# What you should do
Please take the records that follow and repeat exactly the lines starting with the line with "pinky pip: (144, 75)" and going on through the line with "ring tip: (449, 43)".

# Extracted information

▬▬▬▬▬▬

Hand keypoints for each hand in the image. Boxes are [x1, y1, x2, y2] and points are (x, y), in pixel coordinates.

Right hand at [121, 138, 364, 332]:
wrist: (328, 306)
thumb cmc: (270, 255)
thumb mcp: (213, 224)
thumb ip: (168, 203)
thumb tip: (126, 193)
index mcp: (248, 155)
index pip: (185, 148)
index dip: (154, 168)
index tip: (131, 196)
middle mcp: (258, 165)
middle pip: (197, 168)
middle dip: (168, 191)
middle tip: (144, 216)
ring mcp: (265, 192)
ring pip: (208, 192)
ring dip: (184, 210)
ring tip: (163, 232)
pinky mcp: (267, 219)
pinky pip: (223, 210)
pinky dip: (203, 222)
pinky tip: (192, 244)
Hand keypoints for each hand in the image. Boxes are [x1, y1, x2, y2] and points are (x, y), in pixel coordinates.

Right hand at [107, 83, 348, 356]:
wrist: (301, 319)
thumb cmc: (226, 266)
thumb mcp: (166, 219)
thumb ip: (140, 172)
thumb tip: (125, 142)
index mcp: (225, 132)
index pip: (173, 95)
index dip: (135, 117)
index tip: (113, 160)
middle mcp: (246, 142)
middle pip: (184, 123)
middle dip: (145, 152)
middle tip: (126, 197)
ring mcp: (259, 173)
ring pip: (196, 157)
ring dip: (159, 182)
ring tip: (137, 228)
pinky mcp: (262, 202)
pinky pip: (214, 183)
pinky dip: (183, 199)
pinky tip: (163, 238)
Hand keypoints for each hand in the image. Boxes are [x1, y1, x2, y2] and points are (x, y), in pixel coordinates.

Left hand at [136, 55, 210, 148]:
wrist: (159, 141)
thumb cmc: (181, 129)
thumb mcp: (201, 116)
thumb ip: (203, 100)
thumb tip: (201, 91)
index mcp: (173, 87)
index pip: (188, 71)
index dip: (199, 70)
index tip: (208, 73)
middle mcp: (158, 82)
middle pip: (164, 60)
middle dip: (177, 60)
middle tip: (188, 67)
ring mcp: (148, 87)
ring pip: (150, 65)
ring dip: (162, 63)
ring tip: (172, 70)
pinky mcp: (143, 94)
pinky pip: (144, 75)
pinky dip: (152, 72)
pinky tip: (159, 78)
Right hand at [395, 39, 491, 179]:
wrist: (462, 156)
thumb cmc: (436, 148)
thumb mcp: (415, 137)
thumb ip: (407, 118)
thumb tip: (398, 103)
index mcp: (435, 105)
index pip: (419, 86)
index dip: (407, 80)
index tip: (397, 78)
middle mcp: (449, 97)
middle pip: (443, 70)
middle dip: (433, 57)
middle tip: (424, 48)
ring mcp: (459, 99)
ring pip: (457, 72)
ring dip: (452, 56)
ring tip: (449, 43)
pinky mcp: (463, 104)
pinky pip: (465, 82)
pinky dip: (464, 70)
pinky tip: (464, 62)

▬▬▬▬▬▬

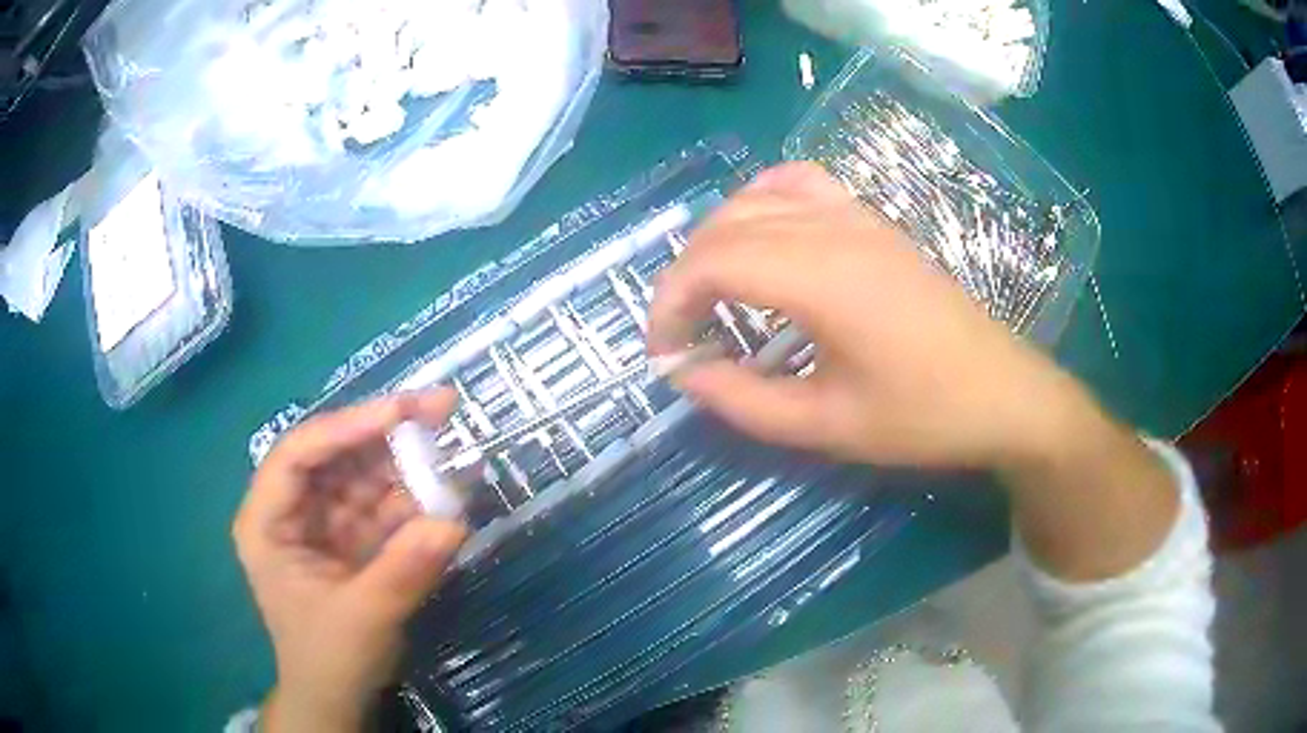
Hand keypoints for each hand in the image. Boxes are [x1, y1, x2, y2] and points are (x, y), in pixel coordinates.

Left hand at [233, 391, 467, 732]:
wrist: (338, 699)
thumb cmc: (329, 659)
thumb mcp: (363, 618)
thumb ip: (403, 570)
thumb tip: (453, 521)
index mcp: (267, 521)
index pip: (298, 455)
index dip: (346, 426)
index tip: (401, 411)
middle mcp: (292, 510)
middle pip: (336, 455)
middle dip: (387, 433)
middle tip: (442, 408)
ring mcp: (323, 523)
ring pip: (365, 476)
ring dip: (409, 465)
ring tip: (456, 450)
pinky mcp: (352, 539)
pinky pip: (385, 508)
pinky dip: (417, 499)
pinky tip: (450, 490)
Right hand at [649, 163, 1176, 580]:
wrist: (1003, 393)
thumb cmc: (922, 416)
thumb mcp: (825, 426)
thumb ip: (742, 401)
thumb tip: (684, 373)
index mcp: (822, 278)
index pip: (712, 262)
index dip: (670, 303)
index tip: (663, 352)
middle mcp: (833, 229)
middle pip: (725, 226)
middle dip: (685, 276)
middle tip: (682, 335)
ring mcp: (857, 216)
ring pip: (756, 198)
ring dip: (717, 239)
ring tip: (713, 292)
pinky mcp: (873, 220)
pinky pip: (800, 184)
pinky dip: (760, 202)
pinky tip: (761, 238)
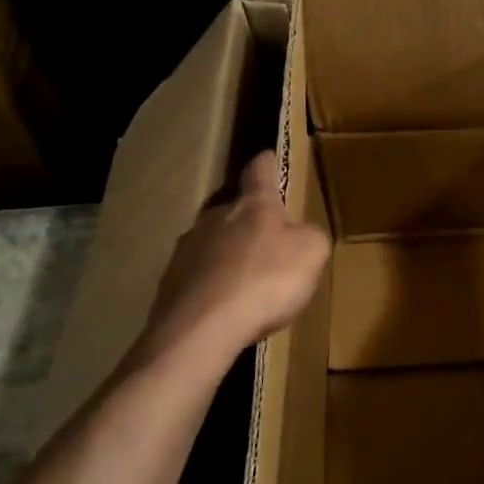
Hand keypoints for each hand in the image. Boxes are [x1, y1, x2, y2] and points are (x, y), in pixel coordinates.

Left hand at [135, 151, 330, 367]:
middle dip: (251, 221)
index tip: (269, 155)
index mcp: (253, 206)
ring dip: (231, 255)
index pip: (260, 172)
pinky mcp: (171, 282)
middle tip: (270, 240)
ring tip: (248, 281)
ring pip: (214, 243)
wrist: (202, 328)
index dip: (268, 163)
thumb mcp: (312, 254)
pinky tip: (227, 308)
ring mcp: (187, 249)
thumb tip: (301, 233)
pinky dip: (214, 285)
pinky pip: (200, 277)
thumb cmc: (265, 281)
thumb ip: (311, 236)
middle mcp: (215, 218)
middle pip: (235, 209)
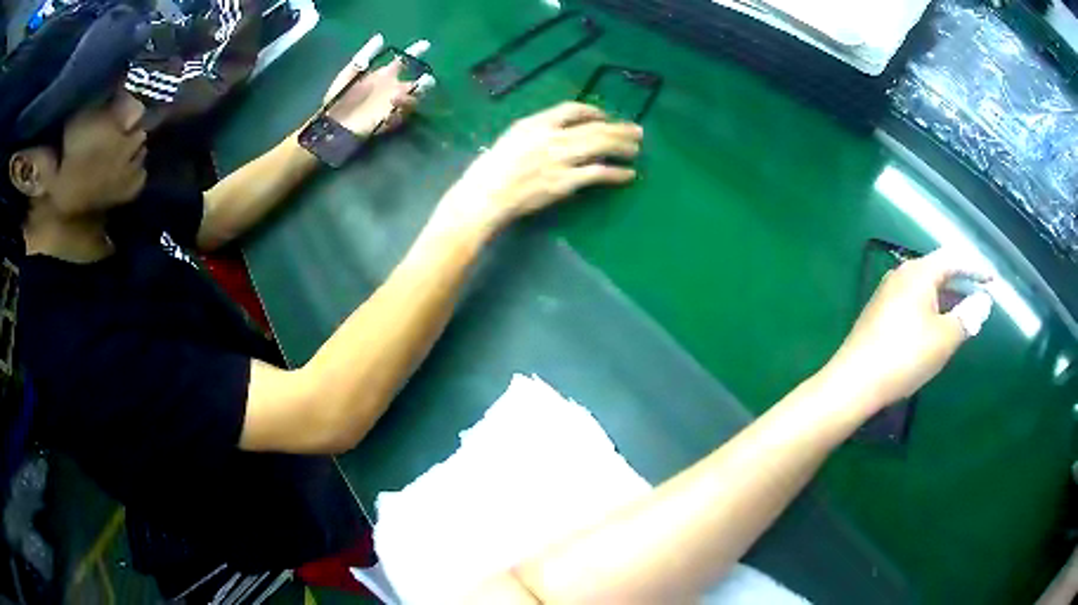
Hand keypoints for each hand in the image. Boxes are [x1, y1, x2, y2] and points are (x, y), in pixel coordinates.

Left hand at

▬▬▬▬▬▬

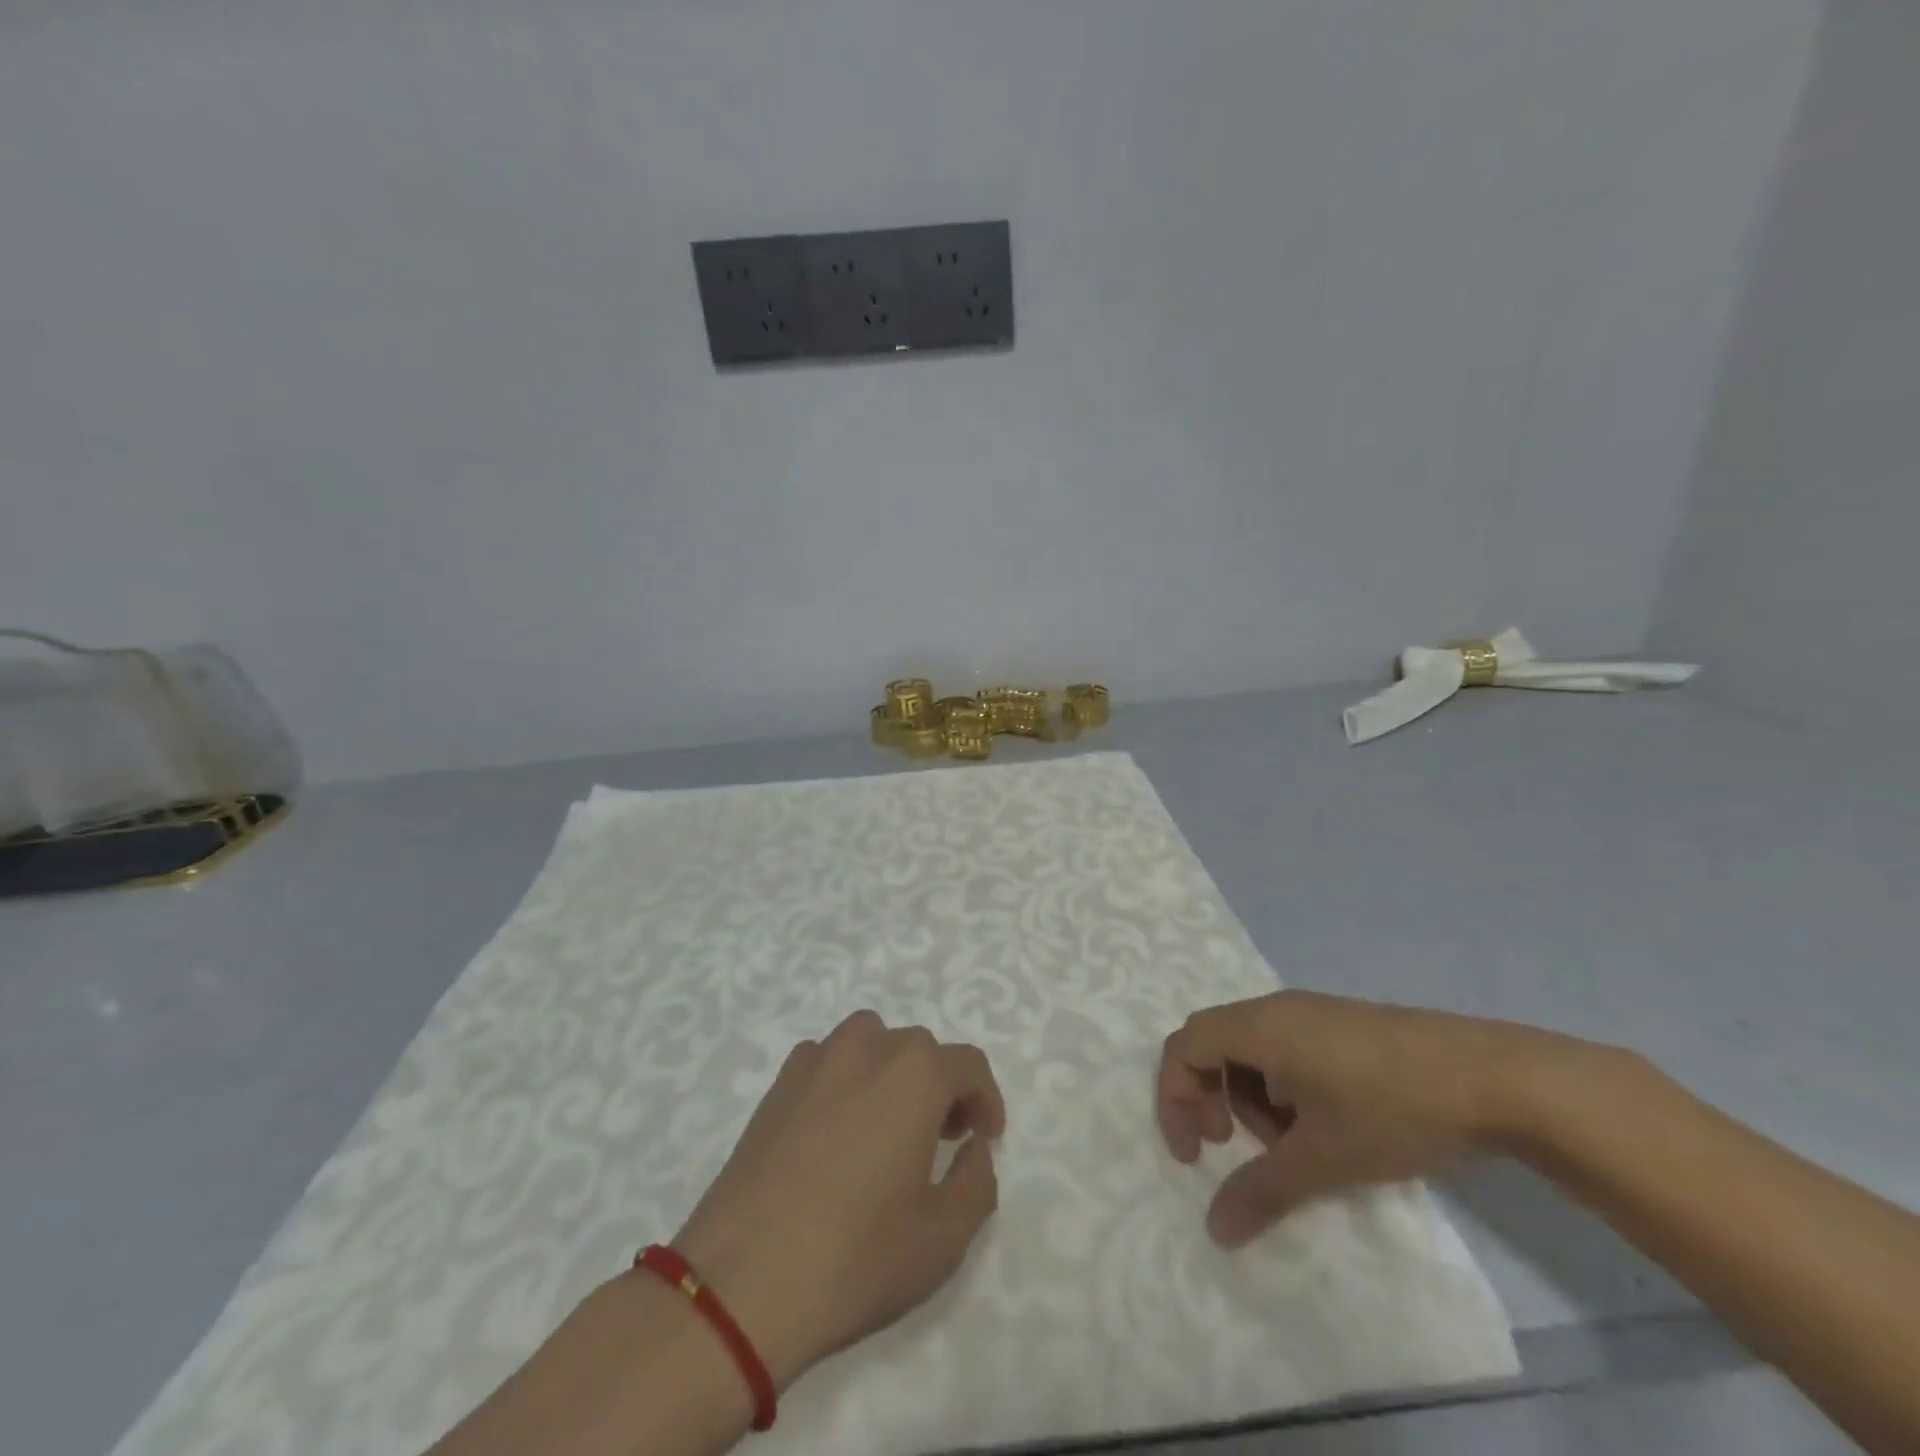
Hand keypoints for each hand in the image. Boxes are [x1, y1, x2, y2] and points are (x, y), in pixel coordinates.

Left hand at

▬▬▬▬▬▬

# Answer space
pinky pip: (144, 75)
pinky dip: (152, 72)
pinky tip: (159, 78)
Right hand at [395, 39, 491, 179]:
wrist: (462, 156)
thumb cmc: (436, 148)
thumb mcp: (415, 137)
thumb ip: (407, 118)
thumb tip: (398, 103)
index mcp: (435, 105)
index pip: (419, 86)
index dip: (407, 80)
index tip: (397, 78)
middle mcp: (449, 97)
middle pip: (443, 70)
middle dip: (433, 57)
middle tip: (424, 48)
ring mcp: (459, 99)
ring pip: (457, 72)
ring dip: (452, 56)
ring tip: (449, 43)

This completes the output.